→ **Source data**
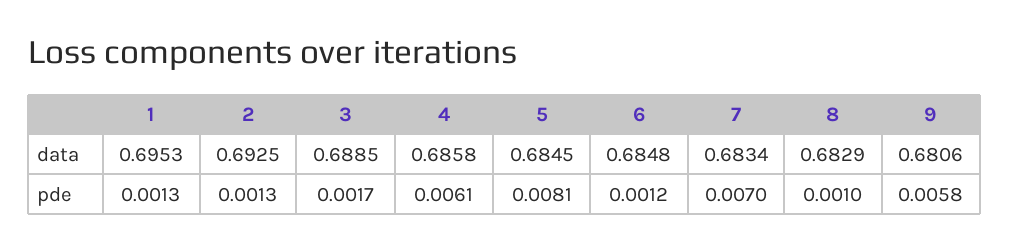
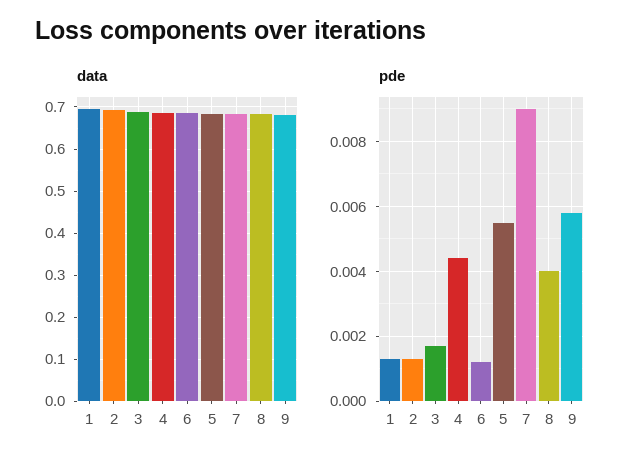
  {
    "data": {
      "1": 0.6953,
      "2": 0.6925,
      "3": 0.6885,
      "4": 0.6858,
      "5": 0.6845,
      "6": 0.6848,
      "7": 0.6834,
      "8": 0.6829,
      "9": 0.6806
    },
    "pde": {
      "1": 0.0013,
      "2": 0.0013,
      "3": 0.0017,
-     "4": 0.0061,
+     "4": 0.0045,
-     "5": 0.0081,
+     "5": 0.0055,
      "6": 0.0012,
-     "7": 0.007,
+     "7": 0.009,
-     "8": 0.001,
+     "8": 0.004,
      "9": 0.0058
    }
  }

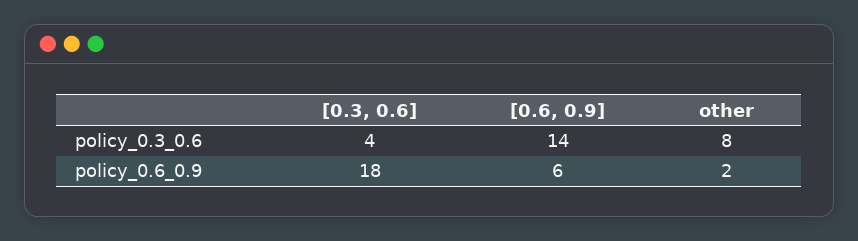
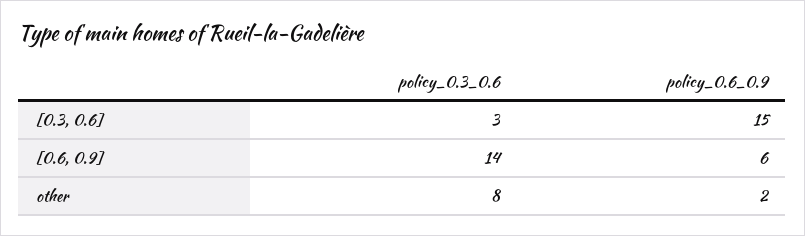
  {
    "[0.3, 0.6]": {
-     "policy_0.3_0.6": 4,
+     "policy_0.3_0.6": 3,
-     "policy_0.6_0.9": 18
+     "policy_0.6_0.9": 15
    },
    "[0.6, 0.9]": {
      "policy_0.3_0.6": 14,
      "policy_0.6_0.9": 6
    },
    "other": {
      "policy_0.3_0.6": 8,
      "policy_0.6_0.9": 2
    }
  }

→ **JOB ITEM**
Set the pictures aside and reproduce the data above exactly.

→ **WRITTEN SOLUTION**
  {
    "data": {
      "1": 0.6953,
      "2": 0.6925,
      "3": 0.6885,
      "4": 0.6858,
      "5": 0.6845,
      "6": 0.6848,
      "7": 0.6834,
      "8": 0.6829,
      "9": 0.6806
    },
    "pde": {
      "1": 0.0013,
      "2": 0.0013,
      "3": 0.0017,
-     "4": 0.0061,
+     "4": 0.0045,
-     "5": 0.0081,
+     "5": 0.0055,
      "6": 0.0012,
-     "7": 0.007,
+     "7": 0.009,
-     "8": 0.001,
+     "8": 0.004,
      "9": 0.0058
    }
  }

  {
    "[0.3, 0.6]": {
-     "policy_0.3_0.6": 4,
+     "policy_0.3_0.6": 3,
-     "policy_0.6_0.9": 18
+     "policy_0.6_0.9": 15
    },
    "[0.6, 0.9]": {
      "policy_0.3_0.6": 14,
      "policy_0.6_0.9": 6
    },
    "other": {
      "policy_0.3_0.6": 8,
      "policy_0.6_0.9": 2
    }
  }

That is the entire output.